Records for the task below:
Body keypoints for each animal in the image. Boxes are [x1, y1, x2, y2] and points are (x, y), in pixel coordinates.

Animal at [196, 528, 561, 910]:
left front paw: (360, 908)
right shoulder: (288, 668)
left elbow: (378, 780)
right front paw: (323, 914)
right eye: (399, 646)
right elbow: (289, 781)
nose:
End of Records for the task.
> _Brief_
In full and verbatim, transcribe the data.

> _Reply to the task_
Body keypoints for each animal in the image. Boxes are [x1, y1, x2, y2] and points are (x, y), in pixel coordinates.

Animal at [196, 528, 561, 910]:
left front paw: (360, 908)
right shoulder: (288, 668)
left elbow: (378, 780)
right front paw: (323, 914)
right eye: (399, 646)
right elbow: (289, 781)
nose:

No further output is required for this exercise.